Writer/Artist: Kiyohiko Azuma

Not much to say that I didn’t already in reviews of the first two volumes. This collection has more of an emphasis on continuity, with a two-part adventure at the end and the first chapter picking up where the last chapter of volume two left off. Can’t say as I read this for the storyline, though. When the series ends, I’ll be sad, but I doubt I’ll wonder what happens to the characters next. Seems like they’ll continue to have hilarious adventures, of which I’d love to see more. This isn’t the sort of series that has cliffhangers, though, or drawn out mysteries, or slow burn romances. I keep coming back because it keeps being great, keeps making me laugh. The lack of a firm storyline adds to the rereadability, too. There are surprises to be found, but there aren’t any shocking twists in the vein of Darth Vader that color the reading experience if you know them in advance. It reads differently if you go in order, but chapters generally stand up well on their own, so you can jump in wherever.

super fun


Catwoman – I enjoyed this perhaps more than I should have.
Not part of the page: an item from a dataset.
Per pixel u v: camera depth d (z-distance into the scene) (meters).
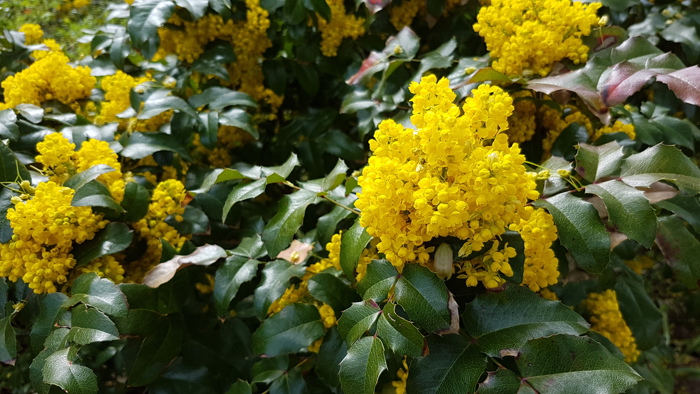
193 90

It’s so much better than the previous twenty issues, it’s like coming in from the cold to a mug of hot cocoa.
Trinity – Out of my price range. Tempting to pick up solely to see what other cameos and allusions Busiek throws in from past stories.
Supergirl – Maybe I’m being too hard on it, but I don’t feel too conflicted in calling this issue awful.
‘Mazing Man – Decent.
Mister Miracle – Not bad. Could be funnier.
Yotsuba – Still great. Possibly my least favorite volume yet, which is like saying "least favorite delicious cake."